Siemens, Daimler, BAE - Ermittlungen in Korruptionsfällen enden oft in Deals mit US-Behörden

Der frühere Siemenschef Heinrich von Pierer besteht weiter darauf, von der Korruption im Unternehmen nichts gewusst zu haben. Trotzdem zahlte er fünf Millionen Euro Schadensersatz an Siemens. Die Summe mag angesichts eines Schadens von mehr als 2,5 Milliarden Euro für den Konzern geradezu niedlich anmuten. Immerhin ist es Siemens gelungen, Pierer und andere Führungskräfte in Regress zu nehmen.

So weit gelingt die Aufarbeitung von Korruptionsfällen selten - auch weil sich europäische Regierungen schützend vor Konzerne stellen.

Berühmtestes Beispiel ist der Schmiergeldskandal des britischen Rüstungskonzerns BAE, in dessen Verlauf Premier Tony Blair höchstpersönlich den Generalstaatsanwalt zurückpfiff. Begonnen hat alles mit Peter Gardiner, einem peniblen Buchhalter, der viele Jahre Reisen und Vergnügungen für Mitglieder der Familie des saudischen Prinzen organisierte - inklusive Concorde-Flügen, Luxushotels und Fünf-Sterne-Partys. Über die Kosten, bezahlt von der BAE, führte er genau Buch und hob die Rechnungen auf. Gardiners Einsatz rentierte sich offenbar für BAE - seit Mitte der 80er verkaufte der Konzern den Saudis Kampfflugzeuge und Waffen für viele Milliarden. Die Rede war von dem größten Rüstungs-deal seit dem Zweiten Weltkrieg.
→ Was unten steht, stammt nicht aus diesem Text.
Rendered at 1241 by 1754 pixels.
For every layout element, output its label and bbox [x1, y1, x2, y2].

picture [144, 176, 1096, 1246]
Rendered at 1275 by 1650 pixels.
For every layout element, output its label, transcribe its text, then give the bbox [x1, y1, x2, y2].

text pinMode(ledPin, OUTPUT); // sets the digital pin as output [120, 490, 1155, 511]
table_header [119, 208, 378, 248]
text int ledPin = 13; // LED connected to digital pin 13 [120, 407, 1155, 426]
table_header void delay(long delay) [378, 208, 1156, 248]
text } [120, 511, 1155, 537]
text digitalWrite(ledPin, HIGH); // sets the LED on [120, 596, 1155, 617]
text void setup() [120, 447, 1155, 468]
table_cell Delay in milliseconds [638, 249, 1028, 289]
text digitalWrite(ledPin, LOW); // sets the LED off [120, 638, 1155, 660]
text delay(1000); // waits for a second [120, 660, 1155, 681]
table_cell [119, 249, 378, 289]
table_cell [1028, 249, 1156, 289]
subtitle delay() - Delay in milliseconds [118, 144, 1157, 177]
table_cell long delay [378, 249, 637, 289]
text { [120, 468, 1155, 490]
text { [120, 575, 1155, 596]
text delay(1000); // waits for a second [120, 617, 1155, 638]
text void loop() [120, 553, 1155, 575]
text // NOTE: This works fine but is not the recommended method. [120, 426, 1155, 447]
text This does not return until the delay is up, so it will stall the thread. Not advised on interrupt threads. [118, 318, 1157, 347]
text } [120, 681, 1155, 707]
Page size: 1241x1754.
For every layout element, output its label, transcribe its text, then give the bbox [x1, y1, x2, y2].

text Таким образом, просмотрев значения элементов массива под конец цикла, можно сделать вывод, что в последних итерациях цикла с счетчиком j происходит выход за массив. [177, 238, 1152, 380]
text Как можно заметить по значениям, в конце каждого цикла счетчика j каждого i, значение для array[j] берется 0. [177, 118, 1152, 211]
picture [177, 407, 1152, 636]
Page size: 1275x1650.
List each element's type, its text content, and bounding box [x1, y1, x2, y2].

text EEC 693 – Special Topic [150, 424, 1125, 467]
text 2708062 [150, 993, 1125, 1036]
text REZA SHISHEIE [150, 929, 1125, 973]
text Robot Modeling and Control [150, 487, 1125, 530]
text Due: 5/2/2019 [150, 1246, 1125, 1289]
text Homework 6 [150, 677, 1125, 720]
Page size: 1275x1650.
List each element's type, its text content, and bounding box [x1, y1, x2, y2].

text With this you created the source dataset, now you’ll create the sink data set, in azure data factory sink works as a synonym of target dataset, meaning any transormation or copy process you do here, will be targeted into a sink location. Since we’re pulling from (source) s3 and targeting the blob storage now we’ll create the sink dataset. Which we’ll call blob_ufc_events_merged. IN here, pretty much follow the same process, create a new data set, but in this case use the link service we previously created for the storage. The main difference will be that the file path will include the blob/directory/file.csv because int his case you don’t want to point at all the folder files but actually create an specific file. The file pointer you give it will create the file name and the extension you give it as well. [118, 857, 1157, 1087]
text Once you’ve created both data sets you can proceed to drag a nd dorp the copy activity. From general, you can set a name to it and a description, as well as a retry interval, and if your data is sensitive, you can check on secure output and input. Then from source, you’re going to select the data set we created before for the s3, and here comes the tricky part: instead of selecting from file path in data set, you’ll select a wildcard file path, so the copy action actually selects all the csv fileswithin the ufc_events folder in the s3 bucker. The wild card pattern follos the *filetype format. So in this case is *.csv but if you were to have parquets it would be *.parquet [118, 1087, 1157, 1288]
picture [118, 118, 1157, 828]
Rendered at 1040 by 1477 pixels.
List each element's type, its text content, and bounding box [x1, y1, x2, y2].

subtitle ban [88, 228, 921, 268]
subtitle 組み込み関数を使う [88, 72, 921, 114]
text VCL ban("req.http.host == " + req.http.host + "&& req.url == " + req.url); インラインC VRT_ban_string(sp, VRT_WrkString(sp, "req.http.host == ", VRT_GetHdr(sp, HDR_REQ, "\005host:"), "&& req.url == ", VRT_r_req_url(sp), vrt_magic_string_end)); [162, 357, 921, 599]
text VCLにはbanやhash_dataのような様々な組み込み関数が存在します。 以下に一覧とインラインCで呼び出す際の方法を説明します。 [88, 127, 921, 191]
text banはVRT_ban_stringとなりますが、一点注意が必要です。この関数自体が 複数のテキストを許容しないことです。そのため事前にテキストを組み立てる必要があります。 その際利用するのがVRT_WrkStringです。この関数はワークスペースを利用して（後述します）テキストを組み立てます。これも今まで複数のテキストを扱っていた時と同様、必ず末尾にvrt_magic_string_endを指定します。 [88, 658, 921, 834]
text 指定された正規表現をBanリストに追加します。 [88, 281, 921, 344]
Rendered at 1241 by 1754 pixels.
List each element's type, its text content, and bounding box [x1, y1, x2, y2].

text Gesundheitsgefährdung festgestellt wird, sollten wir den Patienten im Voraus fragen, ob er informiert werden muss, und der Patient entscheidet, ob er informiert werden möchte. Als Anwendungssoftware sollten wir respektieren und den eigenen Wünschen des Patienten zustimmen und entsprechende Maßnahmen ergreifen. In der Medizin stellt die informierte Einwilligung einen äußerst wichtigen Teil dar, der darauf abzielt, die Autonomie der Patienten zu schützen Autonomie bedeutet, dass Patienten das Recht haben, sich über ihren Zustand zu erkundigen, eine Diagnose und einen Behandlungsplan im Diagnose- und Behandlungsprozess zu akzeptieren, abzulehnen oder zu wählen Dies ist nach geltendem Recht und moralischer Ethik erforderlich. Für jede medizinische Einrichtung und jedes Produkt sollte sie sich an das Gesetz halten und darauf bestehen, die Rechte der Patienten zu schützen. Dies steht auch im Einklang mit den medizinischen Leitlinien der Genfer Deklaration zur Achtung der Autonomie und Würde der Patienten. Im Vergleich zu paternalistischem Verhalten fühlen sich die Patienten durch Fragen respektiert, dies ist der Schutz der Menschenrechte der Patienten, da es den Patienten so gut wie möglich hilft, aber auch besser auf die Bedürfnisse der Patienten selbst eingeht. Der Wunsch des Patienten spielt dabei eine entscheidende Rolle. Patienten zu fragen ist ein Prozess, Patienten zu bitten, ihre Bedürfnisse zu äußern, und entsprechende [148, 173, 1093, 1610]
Dann lief etwas schief: Nach dem 11. September wurden die Gesetze gegen Terrorfinanzierung verschärft und Gardiners Arbeit risikoreicher. BAE trennte sich von dem Buchhalter, der mit seinen Quittungen zum "Guardian" ging. Ermittlungen der britischen Antikorruptionsbehörde folgten. Ans Licht kamen Scheinfirmen in Steueroasen und dubiose Zahlungen. Dann stoppte Tony Blair die Ermittlungen - mit Verweis auf die nationale Sicherheit.

Doch bald begannen amerikanische Behörden nachzuforschen. Die US-Fahnder greifen meist hart durch, denn seit 1977 besteht in den USA mit dem Foreign Corrupt Practices Act (FCPA) eine solide Rechtsgrundlage gegen die Bestechung ausländischer Amtsträger. Der FCPA gilt auch für ausländische Unternehmen, wenn diese in den USA börsennotiert sind. Das deutsche Pendant gibt es erst seit 1998, das englische soll im April 2011 in Kraft treten. Letztlich kaufte sich BAE frei und zahlte 400 Millionen Dollar für die Einstellung der amerikanischen und britischen Ermittlungen, ohne die Schuld anzuerkennen. An den zehn kostspieligsten Deals der letzten Jahre waren der Fachpublikation FCPA-Blog zufolge nicht nur Siemens und BAE, sondern auch die Daimler AG und fünf weitere europäische Konzerne beteiligt. "Offensichtlich unterschätzen europäische Unternehmen die Schärfe, mit der die amerikanischen Korruptionsbekämpfer vorgehen", sagt Christian Humborg von Transparency International Deutschland.

Dafür werden in Deutschland möglicherweise bald neue Maßstäbe in Sachen Haftbarkeit einzelner Manager gesetzt. Beim Münchner Lastwagenhersteller MAN, der auch eine Korruptionsaffäre überstanden hat, fordert der Aufsichtsrat derzeit Schadensersatz von Ex-Konzernchef Hakan Samuelsson. Der Schwede, der 2009 gehen musste, soll 237 Millionen Euro zahlen. Kommt der Aufsichtsrat damit durch, wäre Samuelsson, der alles abstreitet, - anders als der Ex-Siemenschef Pierer - völlig ruiniert.